The eyes opened—glowing with that characteristic Eliatrope blue.

And then they closed. The body went still again.

"Shit!" I slammed the table in frustration. "I was so close..."

But no. Wait.

I rushed to the body and placed my hand on its chest. There was a heartbeat. Weak, but there. The Wakfu was still circulating, keeping it in a state of biological stasis.

"It works," I whispered, almost breathless. "The Wakfu can sustain the body. It just needs..."

A soul.

It all came back to the same problem. The soul.

I took a deep breath, stepping away from the stable body. I was relieved to have made progress, but the main obstacle was still there, mocking me.

"Alright," I said aloud, my voice echoing in the laboratory filled with equipment and corpses in drawers. "Time to go to the source."

---

Entering my own subconscious was... strange.

I sat in lotus position in the center of the laboratory, closing my eyes and breathing deeply. The physical world faded, replaced by... something else.

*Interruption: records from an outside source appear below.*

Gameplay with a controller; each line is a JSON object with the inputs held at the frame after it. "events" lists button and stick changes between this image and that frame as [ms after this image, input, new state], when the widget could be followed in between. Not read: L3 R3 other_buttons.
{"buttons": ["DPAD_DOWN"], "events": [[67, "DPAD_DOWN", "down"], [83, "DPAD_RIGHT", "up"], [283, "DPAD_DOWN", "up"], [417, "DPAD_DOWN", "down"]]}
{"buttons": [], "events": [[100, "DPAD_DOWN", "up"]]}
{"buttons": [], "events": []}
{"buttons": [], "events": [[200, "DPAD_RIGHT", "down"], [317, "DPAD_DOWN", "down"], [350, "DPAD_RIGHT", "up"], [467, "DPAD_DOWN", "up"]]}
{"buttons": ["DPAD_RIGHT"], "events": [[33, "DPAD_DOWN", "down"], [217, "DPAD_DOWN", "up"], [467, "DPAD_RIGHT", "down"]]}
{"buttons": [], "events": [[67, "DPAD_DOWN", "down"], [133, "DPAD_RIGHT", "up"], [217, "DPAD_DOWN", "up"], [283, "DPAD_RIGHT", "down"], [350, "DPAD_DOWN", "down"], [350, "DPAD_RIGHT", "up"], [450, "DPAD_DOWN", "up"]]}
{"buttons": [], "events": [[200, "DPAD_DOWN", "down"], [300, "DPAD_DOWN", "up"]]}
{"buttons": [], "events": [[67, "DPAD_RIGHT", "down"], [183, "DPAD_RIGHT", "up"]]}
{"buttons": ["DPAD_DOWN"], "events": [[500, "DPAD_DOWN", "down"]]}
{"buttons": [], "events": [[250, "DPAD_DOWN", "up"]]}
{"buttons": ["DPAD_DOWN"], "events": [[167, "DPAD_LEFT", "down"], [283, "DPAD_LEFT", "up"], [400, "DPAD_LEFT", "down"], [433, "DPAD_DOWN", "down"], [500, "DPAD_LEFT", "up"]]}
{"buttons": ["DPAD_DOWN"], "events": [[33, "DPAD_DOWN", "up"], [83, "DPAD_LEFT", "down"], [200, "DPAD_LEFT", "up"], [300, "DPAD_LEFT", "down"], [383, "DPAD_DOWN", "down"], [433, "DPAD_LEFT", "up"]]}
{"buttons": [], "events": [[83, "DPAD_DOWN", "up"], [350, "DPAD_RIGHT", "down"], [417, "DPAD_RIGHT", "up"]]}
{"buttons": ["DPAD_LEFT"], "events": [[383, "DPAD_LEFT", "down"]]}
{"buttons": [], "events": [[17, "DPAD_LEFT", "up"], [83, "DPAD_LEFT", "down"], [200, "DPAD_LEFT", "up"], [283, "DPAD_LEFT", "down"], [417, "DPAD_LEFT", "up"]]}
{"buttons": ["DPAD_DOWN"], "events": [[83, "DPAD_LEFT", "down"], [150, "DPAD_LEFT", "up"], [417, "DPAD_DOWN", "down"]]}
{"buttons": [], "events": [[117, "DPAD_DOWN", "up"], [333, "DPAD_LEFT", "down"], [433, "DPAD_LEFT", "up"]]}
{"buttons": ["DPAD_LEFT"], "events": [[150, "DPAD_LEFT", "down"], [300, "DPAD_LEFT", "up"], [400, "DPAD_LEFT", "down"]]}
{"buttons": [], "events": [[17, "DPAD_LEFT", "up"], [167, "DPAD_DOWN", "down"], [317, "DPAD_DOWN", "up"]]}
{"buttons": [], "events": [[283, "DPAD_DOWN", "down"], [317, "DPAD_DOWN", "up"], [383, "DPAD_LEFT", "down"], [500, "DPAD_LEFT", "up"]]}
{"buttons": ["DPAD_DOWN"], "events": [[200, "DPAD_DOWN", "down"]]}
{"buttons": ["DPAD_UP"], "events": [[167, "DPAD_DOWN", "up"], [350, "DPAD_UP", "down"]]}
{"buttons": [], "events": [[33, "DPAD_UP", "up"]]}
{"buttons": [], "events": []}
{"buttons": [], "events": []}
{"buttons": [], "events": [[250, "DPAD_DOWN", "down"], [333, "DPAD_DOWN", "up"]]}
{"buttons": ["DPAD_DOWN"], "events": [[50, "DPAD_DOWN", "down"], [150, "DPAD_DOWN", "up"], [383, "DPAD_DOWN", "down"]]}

My mental landscape unfolded before me. It wasn't a physical place, but my mind interpreted it as one—a vast dark space, like outer space, with a single bright light in the center.

My soul.

It was beautiful and terrifying at once. A pulsating sphere of energy, spinning slowly in the void. Three main colors swirled within it like paint in water—blue, yellow, and red.

Blue for the Eliatrope. Yellow for the Eternal. Red for the Dhampir.

I floated closer, fascinated. Even having seen it before, it still amazed me.

"Alright," I told myself, extending a hand toward the sphere. "Let's try this."

I touched the surface of my soul.

The pain was instant and overwhelming.

It felt like every nerve in my body was being ripped out simultaneously. Like I was being torn apart from the inside. My eyes snapped open in the physical world, and I knew without looking that they were red—burst blood vessels.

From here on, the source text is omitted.